#### [Aim of the exercise]
The records below are to be transcribed exactly, with the pictures removed.

Data extracted from a collection:
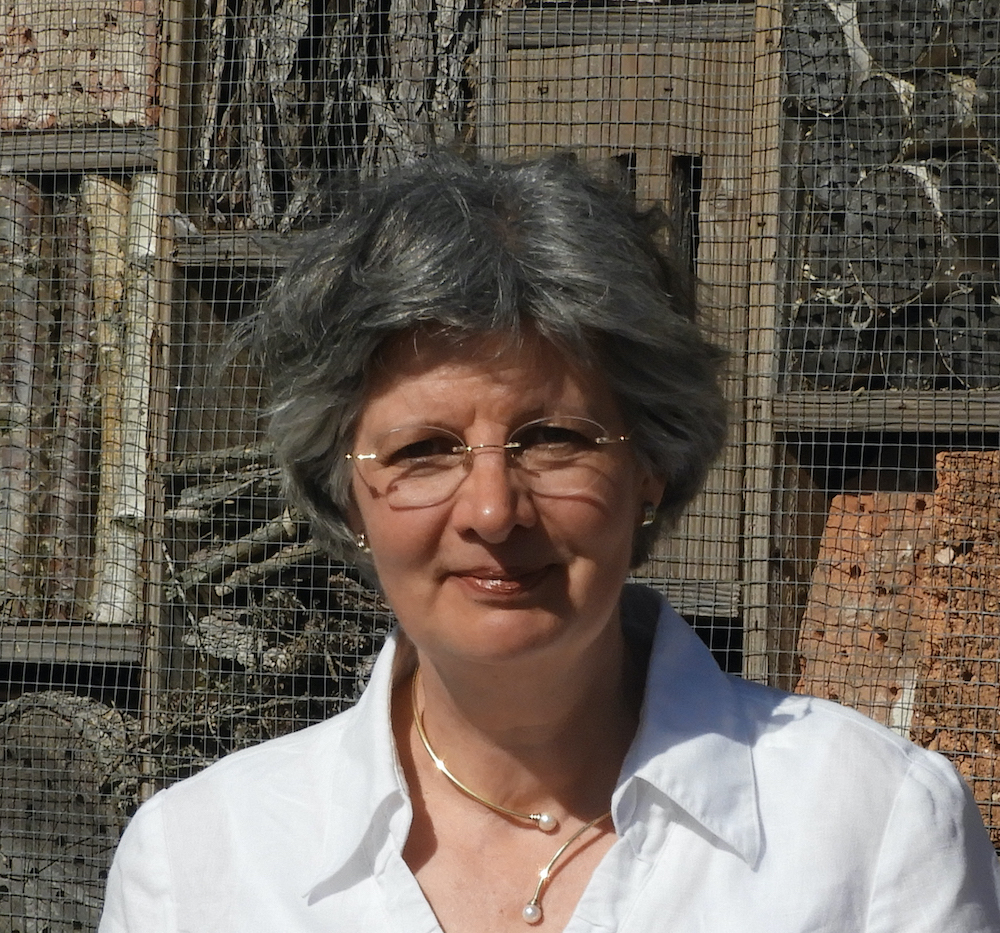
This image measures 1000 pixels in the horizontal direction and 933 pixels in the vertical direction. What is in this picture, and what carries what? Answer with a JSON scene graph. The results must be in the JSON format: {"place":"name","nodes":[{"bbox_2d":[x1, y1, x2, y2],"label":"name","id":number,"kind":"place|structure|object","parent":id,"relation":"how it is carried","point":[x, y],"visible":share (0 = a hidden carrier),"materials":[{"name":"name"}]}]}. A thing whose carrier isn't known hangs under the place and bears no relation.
{"place":"outdoors","nodes":[
{"label":"outdoors","id":0,"kind":"place"},
{"label":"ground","id":1,"kind":"structure","parent":0},
{"bbox_2d":[0,0,999,932],"label":"insect hotel","id":2,"kind":"structure","parent":1,"relation":"on","point":[991,443],"materials":[{"name":"brown wood"}]},
{"bbox_2d":[0,177,50,622],"label":"log","id":3,"kind":"object","parent":2,"relation":"in","point":[28,361],"visible":0.82,"materials":[{"name":"wood"}]},
{"bbox_2d":[0,691,139,932],"label":"log","id":4,"kind":"object","parent":2,"relation":"in","point":[49,716],"visible":0.75,"materials":[{"name":"wood"}]},
{"bbox_2d":[47,182,97,624],"label":"log","id":5,"kind":"object","parent":2,"relation":"in","point":[74,363],"visible":0.7,"materials":[{"name":"brown wood"}]},
{"bbox_2d":[0,622,144,666],"label":"wooden shelf","id":6,"kind":"object","parent":2,"relation":"attached to","point":[19,655],"visible":0.72,"materials":[{"name":"brown wood"}]},
{"bbox_2d":[0,0,160,131],"label":"brick","id":7,"kind":"object","parent":2,"relation":"in","point":[33,125],"visible":0.7,"materials":[{"name":"red brick"}]},
{"bbox_2d":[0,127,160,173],"label":"wooden shelf","id":8,"kind":"object","parent":2,"relation":"attached to","point":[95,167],"visible":0.7,"materials":[{"name":"brown wood"}]},
{"bbox_2d":[81,172,129,625],"label":"log","id":9,"kind":"object","parent":2,"relation":"in","point":[114,253],"visible":0.63,"materials":[{"name":"wood"}]},
{"bbox_2d":[97,174,158,624],"label":"log","id":10,"kind":"object","parent":2,"relation":"in","point":[139,337],"visible":0.69,"materials":[{"name":"wood"}]},
{"bbox_2d":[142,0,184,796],"label":"wooden post","id":11,"kind":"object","parent":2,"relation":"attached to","point":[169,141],"visible":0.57,"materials":[{"name":"brown wood"}]},
{"bbox_2d":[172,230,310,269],"label":"wooden shelf","id":12,"kind":"object","parent":2,"relation":"attached to","point":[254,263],"visible":0.34,"materials":[{"name":"brown wood"}]},
{"bbox_2d":[155,446,391,770],"label":"pile","id":13,"kind":"object","parent":2,"relation":"in","point":[296,555],"visible":0.48,"materials":[{"name":"brown wood"}]},
{"bbox_2d":[189,0,480,232],"label":"bark","id":14,"kind":"object","parent":2,"relation":"in","point":[270,108],"visible":0.65,"materials":[{"name":"brown wood"}]},
{"bbox_2d":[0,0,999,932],"label":"wire mesh","id":15,"kind":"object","parent":2,"relation":"attached to","point":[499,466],"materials":[{"name":"grey metal"}]},
{"bbox_2d":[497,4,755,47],"label":"wooden rail","id":16,"kind":"object","parent":2,"relation":"attached to","point":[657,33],"visible":0.62,"materials":[{"name":"brown wood"}]},
{"bbox_2d":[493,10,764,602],"label":"wooden panel","id":17,"kind":"object","parent":2,"relation":"in","point":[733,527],"visible":0.41,"materials":[{"name":"brown wood"}]},
{"bbox_2d":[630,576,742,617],"label":"wooden rail","id":18,"kind":"object","parent":2,"relation":"attached to","point":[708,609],"visible":0.32,"materials":[{"name":"brown wood"}]},
{"bbox_2d":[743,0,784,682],"label":"wooden post","id":19,"kind":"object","parent":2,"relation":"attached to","point":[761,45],"visible":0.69,"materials":[{"name":"brown wood"}]},
{"bbox_2d":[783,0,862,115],"label":"log","id":20,"kind":"object","parent":2,"relation":"in","point":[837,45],"visible":0.75,"materials":[{"name":"grey wood"}]},
{"bbox_2d":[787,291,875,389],"label":"log","id":21,"kind":"object","parent":2,"relation":"in","point":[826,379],"visible":0.68,"materials":[{"name":"grey wood"}]},
{"bbox_2d":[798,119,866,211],"label":"log","id":22,"kind":"object","parent":2,"relation":"in","point":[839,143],"visible":0.69,"materials":[{"name":"grey wood"}]},
{"bbox_2d":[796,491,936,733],"label":"brick","id":23,"kind":"object","parent":2,"relation":"in","point":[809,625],"visible":0.62,"materials":[{"name":"brick"}]},
{"bbox_2d":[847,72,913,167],"label":"log","id":24,"kind":"object","parent":2,"relation":"in","point":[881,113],"visible":0.76,"materials":[{"name":"grey wood"}]},
{"bbox_2d":[775,390,999,433],"label":"wooden shelf","id":25,"kind":"object","parent":2,"relation":"attached to","point":[922,429],"visible":0.83,"materials":[{"name":"brown wood"}]},
{"bbox_2d":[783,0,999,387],"label":"stack","id":26,"kind":"object","parent":2,"relation":"in","point":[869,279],"visible":0.66,"materials":[{"name":"grey wood"}]},
{"bbox_2d":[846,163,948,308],"label":"log","id":27,"kind":"object","parent":2,"relation":"in","point":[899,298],"visible":0.77,"materials":[{"name":"grey wood"}]},
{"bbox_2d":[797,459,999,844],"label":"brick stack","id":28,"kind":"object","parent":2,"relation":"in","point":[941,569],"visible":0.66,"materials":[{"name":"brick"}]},
{"bbox_2d":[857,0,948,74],"label":"log","id":29,"kind":"object","parent":2,"relation":"in","point":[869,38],"visible":0.74,"materials":[{"name":"grey wood"}]},
{"bbox_2d":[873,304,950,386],"label":"log","id":30,"kind":"object","parent":2,"relation":"in","point":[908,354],"visible":0.54,"materials":[{"name":"grey wood"}]},
{"bbox_2d":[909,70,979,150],"label":"log","id":31,"kind":"object","parent":2,"relation":"in","point":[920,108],"visible":0.73,"materials":[{"name":"grey wood"}]},
{"bbox_2d":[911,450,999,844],"label":"brick","id":32,"kind":"object","parent":2,"relation":"in","point":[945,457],"visible":0.79,"materials":[{"name":"brick"}]},
{"bbox_2d":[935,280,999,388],"label":"log","id":33,"kind":"object","parent":2,"relation":"in","point":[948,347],"visible":0.77,"materials":[{"name":"grey wood"}]},
{"bbox_2d":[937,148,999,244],"label":"log","id":34,"kind":"object","parent":2,"relation":"in","point":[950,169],"visible":0.78,"materials":[{"name":"grey wood"}]},
{"bbox_2d":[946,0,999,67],"label":"log","id":35,"kind":"object","parent":2,"relation":"in","point":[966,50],"visible":0.74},
{"bbox_2d":[102,145,998,932],"label":"woman","id":36,"kind":"object","parent":1,"relation":"on","point":[616,667],"visible":0.98}
]}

#### [Your solution]
This image measures 1000 pixels in the horizontal direction and 933 pixels in the vertical direction. What is in this picture, and what carries what? Answer with a JSON scene graph. The results must be in the JSON format: {"place":"name","nodes":[{"bbox_2d":[x1, y1, x2, y2],"label":"name","id":number,"kind":"place|structure|object","parent":id,"relation":"how it is carried","point":[x, y],"visible":share (0 = a hidden carrier),"materials":[{"name":"name"}]}]}. A thing whose carrier isn't known hangs under the place and bears no relation.
{"place":"outdoors","nodes":[
{"label":"outdoors","id":0,"kind":"place"},
{"label":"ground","id":1,"kind":"structure","parent":0},
{"bbox_2d":[0,0,999,932],"label":"insect hotel","id":2,"kind":"structure","parent":1,"relation":"on","point":[991,443],"materials":[{"name":"brown wood"}]},
{"bbox_2d":[0,177,50,622],"label":"log","id":3,"kind":"object","parent":2,"relation":"in","point":[28,361],"visible":0.82,"materials":[{"name":"wood"}]},
{"bbox_2d":[0,691,139,932],"label":"log","id":4,"kind":"object","parent":2,"relation":"in","point":[49,716],"visible":0.75,"materials":[{"name":"wood"}]},
{"bbox_2d":[47,182,97,624],"label":"log","id":5,"kind":"object","parent":2,"relation":"in","point":[74,363],"visible":0.7,"materials":[{"name":"brown wood"}]},
{"bbox_2d":[0,622,144,666],"label":"wooden shelf","id":6,"kind":"object","parent":2,"relation":"attached to","point":[19,655],"visible":0.72,"materials":[{"name":"brown wood"}]},
{"bbox_2d":[0,0,160,131],"label":"brick","id":7,"kind":"object","parent":2,"relation":"in","point":[33,125],"visible":0.7,"materials":[{"name":"red brick"}]},
{"bbox_2d":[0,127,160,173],"label":"wooden shelf","id":8,"kind":"object","parent":2,"relation":"attached to","point":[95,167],"visible":0.7,"materials":[{"name":"brown wood"}]},
{"bbox_2d":[81,172,129,625],"label":"log","id":9,"kind":"object","parent":2,"relation":"in","point":[114,253],"visible":0.63,"materials":[{"name":"wood"}]},
{"bbox_2d":[97,174,158,624],"label":"log","id":10,"kind":"object","parent":2,"relation":"in","point":[139,337],"visible":0.69,"materials":[{"name":"wood"}]},
{"bbox_2d":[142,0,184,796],"label":"wooden post","id":11,"kind":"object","parent":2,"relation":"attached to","point":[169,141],"visible":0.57,"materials":[{"name":"brown wood"}]},
{"bbox_2d":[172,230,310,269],"label":"wooden shelf","id":12,"kind":"object","parent":2,"relation":"attached to","point":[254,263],"visible":0.34,"materials":[{"name":"brown wood"}]},
{"bbox_2d":[155,446,391,770],"label":"pile","id":13,"kind":"object","parent":2,"relation":"in","point":[296,555],"visible":0.48,"materials":[{"name":"brown wood"}]},
{"bbox_2d":[189,0,480,232],"label":"bark","id":14,"kind":"object","parent":2,"relation":"in","point":[270,108],"visible":0.65,"materials":[{"name":"brown wood"}]},
{"bbox_2d":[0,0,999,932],"label":"wire mesh","id":15,"kind":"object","parent":2,"relation":"attached to","point":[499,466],"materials":[{"name":"grey metal"}]},
{"bbox_2d":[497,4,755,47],"label":"wooden rail","id":16,"kind":"object","parent":2,"relation":"attached to","point":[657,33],"visible":0.62,"materials":[{"name":"brown wood"}]},
{"bbox_2d":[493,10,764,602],"label":"wooden panel","id":17,"kind":"object","parent":2,"relation":"in","point":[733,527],"visible":0.41,"materials":[{"name":"brown wood"}]},
{"bbox_2d":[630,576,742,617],"label":"wooden rail","id":18,"kind":"object","parent":2,"relation":"attached to","point":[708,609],"visible":0.32,"materials":[{"name":"brown wood"}]},
{"bbox_2d":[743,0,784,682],"label":"wooden post","id":19,"kind":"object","parent":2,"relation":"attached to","point":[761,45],"visible":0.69,"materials":[{"name":"brown wood"}]},
{"bbox_2d":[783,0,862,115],"label":"log","id":20,"kind":"object","parent":2,"relation":"in","point":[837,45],"visible":0.75,"materials":[{"name":"grey wood"}]},
{"bbox_2d":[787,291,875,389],"label":"log","id":21,"kind":"object","parent":2,"relation":"in","point":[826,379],"visible":0.68,"materials":[{"name":"grey wood"}]},
{"bbox_2d":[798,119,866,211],"label":"log","id":22,"kind":"object","parent":2,"relation":"in","point":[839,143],"visible":0.69,"materials":[{"name":"grey wood"}]},
{"bbox_2d":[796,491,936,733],"label":"brick","id":23,"kind":"object","parent":2,"relation":"in","point":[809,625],"visible":0.62,"materials":[{"name":"brick"}]},
{"bbox_2d":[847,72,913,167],"label":"log","id":24,"kind":"object","parent":2,"relation":"in","point":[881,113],"visible":0.76,"materials":[{"name":"grey wood"}]},
{"bbox_2d":[775,390,999,433],"label":"wooden shelf","id":25,"kind":"object","parent":2,"relation":"attached to","point":[922,429],"visible":0.83,"materials":[{"name":"brown wood"}]},
{"bbox_2d":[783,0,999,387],"label":"stack","id":26,"kind":"object","parent":2,"relation":"in","point":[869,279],"visible":0.66,"materials":[{"name":"grey wood"}]},
{"bbox_2d":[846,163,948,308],"label":"log","id":27,"kind":"object","parent":2,"relation":"in","point":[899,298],"visible":0.77,"materials":[{"name":"grey wood"}]},
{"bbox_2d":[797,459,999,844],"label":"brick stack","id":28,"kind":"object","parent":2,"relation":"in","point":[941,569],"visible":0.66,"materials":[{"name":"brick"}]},
{"bbox_2d":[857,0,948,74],"label":"log","id":29,"kind":"object","parent":2,"relation":"in","point":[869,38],"visible":0.74,"materials":[{"name":"grey wood"}]},
{"bbox_2d":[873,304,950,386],"label":"log","id":30,"kind":"object","parent":2,"relation":"in","point":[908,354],"visible":0.54,"materials":[{"name":"grey wood"}]},
{"bbox_2d":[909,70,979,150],"label":"log","id":31,"kind":"object","parent":2,"relation":"in","point":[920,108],"visible":0.73,"materials":[{"name":"grey wood"}]},
{"bbox_2d":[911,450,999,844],"label":"brick","id":32,"kind":"object","parent":2,"relation":"in","point":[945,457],"visible":0.79,"materials":[{"name":"brick"}]},
{"bbox_2d":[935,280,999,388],"label":"log","id":33,"kind":"object","parent":2,"relation":"in","point":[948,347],"visible":0.77,"materials":[{"name":"grey wood"}]},
{"bbox_2d":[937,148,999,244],"label":"log","id":34,"kind":"object","parent":2,"relation":"in","point":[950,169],"visible":0.78,"materials":[{"name":"grey wood"}]},
{"bbox_2d":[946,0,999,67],"label":"log","id":35,"kind":"object","parent":2,"relation":"in","point":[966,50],"visible":0.74},
{"bbox_2d":[102,145,998,932],"label":"woman","id":36,"kind":"object","parent":1,"relation":"on","point":[616,667],"visible":0.98}
]}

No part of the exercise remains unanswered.